We all have a role to play in invasive plant management. By working together, government, industry and the community can best protect Victoria from these serious weed threats.
Land owners and managers have a particular role to play and are required by law to manage declared noxious weeds on their property.
For more information on your responsibilities as a land owner, see Noxious Weed and Pest Animal Management: Your legal roles and responsibilities’
Invasive plants (weeds) may be managed using a variety of methods. The most effective management is usually achieved through a combination of techniques. Combining techniques to manage invasive species is also known as integrated management.

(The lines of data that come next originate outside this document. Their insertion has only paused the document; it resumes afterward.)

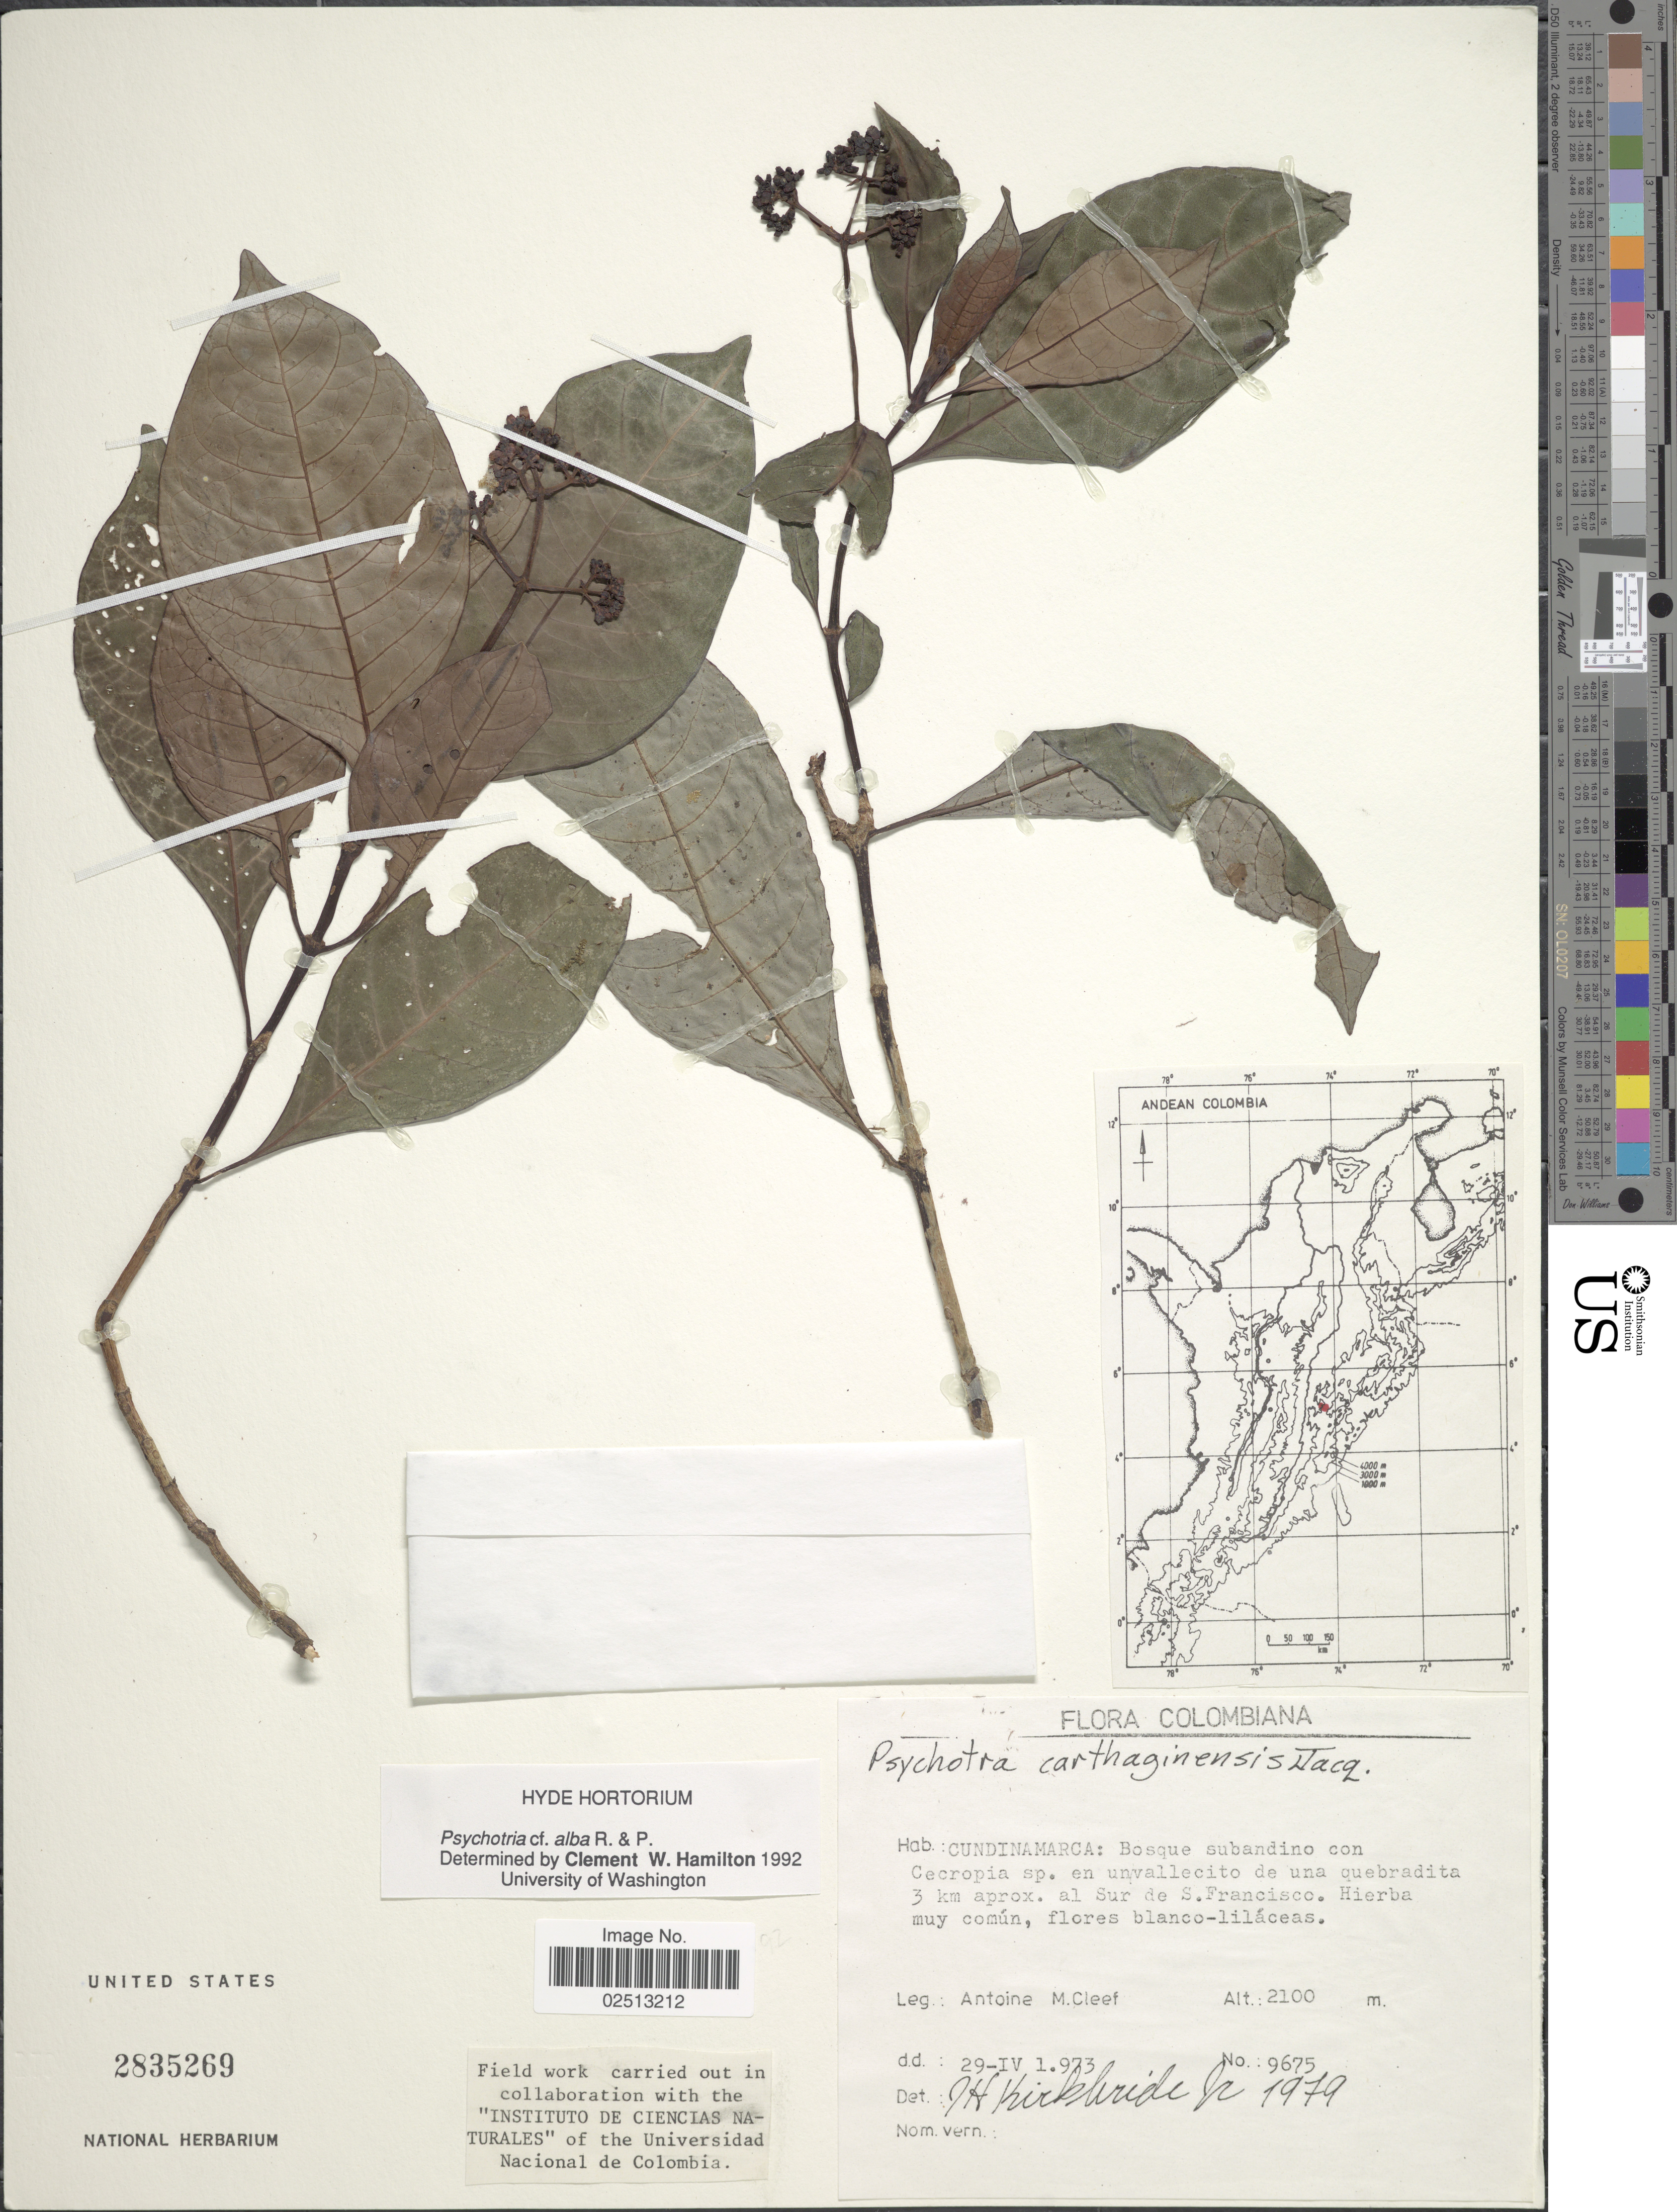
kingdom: Plantae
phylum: Tracheophyta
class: Magnoliopsida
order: Gentianales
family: Rubiaceae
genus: Psychotria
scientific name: Psychotria alba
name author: Ruiz & Pav.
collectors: A. M. Cleef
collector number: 9675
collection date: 1973-04-29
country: Colombia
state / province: Cundinamarca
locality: Cundinamarca: Bosque subandino con Cercropia sp. en unvallecito de una quebradita 3 km aprox. al Sur de S. Francisco.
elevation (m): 2100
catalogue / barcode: US 2835269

In general, the principles of a successful weed management program are:
- Clean (or weed free) areas should be managed to keep them free of infestation.
- Lightly infested areas should be treated as a priority to minimise further spread.
- Heavily infested areas should be tackled progressively as part of a property management plan. Repeated treatments will be required.
Things to consider before you begin
It is important not to disturb native vegetation, culturally significant areas or waterways when undertaking weed control works. You will need to consult with the responsible authority to seek advice on the best approach for your circumstances. Contact the Department of Sustainability and Environment, Department of Planning and Community Development and/ or your relevant Catchment Management Authority prior to commencing control works.
Work with your neighbours and encourage everyone to work together to control weeds at the same time. This will help to reduce re-infestation from neighbouring properties and reduce the amount of follow up control work required.
Contact your local Landcare group who will be able to provide advice and information that will assist your weed management program. They may be able to provide equipment, financial assistance or help coordinate a community program. More information about Landcare can be found at: http://www.landcarevic.net.au/
A long-term approach, regular monitoring and vigilance is necessary to successfully control weeds and many years of follow-up treatment may be required. This is because many weeds will regrow from seed and other plant parts stored in the soil.
Always remember to “treat your weeds before they seed”.